- _Document segment_:
ADQL XMATCH

Arnold Rots arots at cfa.harvard.edu
Mon Apr 11 21:46:21 CEST 2016


On a different, but somewhat related topic:
Assuming that users will not mix equatorial and Galactic coordinates
in the DISTANCE function, there is indeed no need for a coordinate
system. But the implicit assumption is that the function has spherical
coordinates are input and returns an angular distance.
Woudl it not be better to be explicit about this and call the function
SPHERICAL_DISTANCE or ANGULAR_DISTANCE? I know, it's a bit
of a mounthful, but ANGDISTANCE or ANGDIST would work, too.
By doingh that we are explicit about what it is that we are talking about
and don't allow spherical coordinate systems to lay exclusive claim to
the concept DISTANCE.
And it leaves the door open to later define distances for Cartesian
coordinates or terrestrial coordinates in linear units.

Cheers,

  - Arnold

-------------------------------------------------------------------------------------------------------------
Arnold H. Rots                                          Chandra X-ray
Science Center
Smithsonian Astrophysical Observatory                   tel:  +1 617 496
7701
60 Garden Street, MS 67                                      fax:  +1 617
495 7356
Cambridge, MA 02138
arots at cfa.harvard.edu
USA
http://hea-www.harvard.edu/~arots/
--------------------------------------------------------------------------------------------------------------


On Mon, Apr 11, 2016 at 1:57 PM, Patrick Dowler <pdowler.cadc at gmail.com>
wrote:

> TL;DR - I think that we should redefine all the geometry functions
> without coord sys now and (since overloading seems to be OK) we can
> keep the old deprecated ones if we have to. Then the 2-arg DISTANCE
> function with point args is my preferred solution. I don't see this
> strictly as syntactic sugar to be used instead of a crafty CONTAINS
> (equiv as a predicate) because the user can also add DISTANCE(...) to
> the select list.
>
> Long version:
>
> While I agree that something like DISTANCE is preferrable to XMATCH
> because it correctly conveys exactly what is going on, I don't like
> the 4-arg version because it foils implementations that have spherical
> geometry indexing, or at least makes them really messy with new
> failure modes:
>
> We have several catalogues in our TAP service with the coordinates in
> a column described with xtype="adql:POINT" (lets ignore the details of
> the adql prefix for now).  If the query on those tables uses that
> column, the relevant indexing comes into play. It is true that the
> tables also have separate RA and DEC columns and in principle I could
> detect DISTANCE(RA, DEC, uploaded.c1, uploaded.c2) and replace RA, DEC
> with the POS column, but what do I do if:
>
> - query refers to the wrong columns in the table (e.g. DISTANCE(foo,
> bar, uploaded.c1, uploaded.c2)
> - query just gets them in the wrong order (e.g. DISTANCE(DEC, RA,
> uploaded.c1, uploaded.c2)

- _Information shown_:
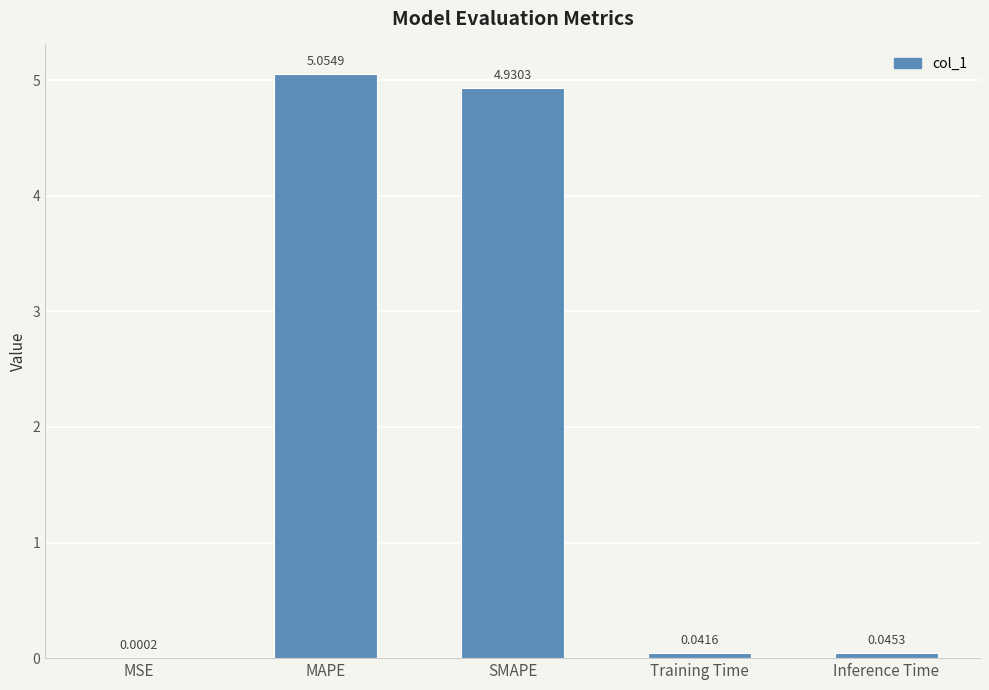

Are the bars horizontal?

No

- _Task to carry out_:
Reproduce the passage of the ADQL XMATCH message from "Woudl it not" up to and including "in linear units.". The data that comes after the ADQL XMATCH message is separate material.

- _Your response_:
Woudl it not be better to be explicit about this and call the function
SPHERICAL_DISTANCE or ANGULAR_DISTANCE? I know, it's a bit
of a mounthful, but ANGDISTANCE or ANGDIST would work, too.
By doingh that we are explicit about what it is that we are talking about
and don't allow spherical coordinate systems to lay exclusive claim to
the concept DISTANCE.
And it leaves the door open to later define distances for Cartesian
coordinates or terrestrial coordinates in linear units.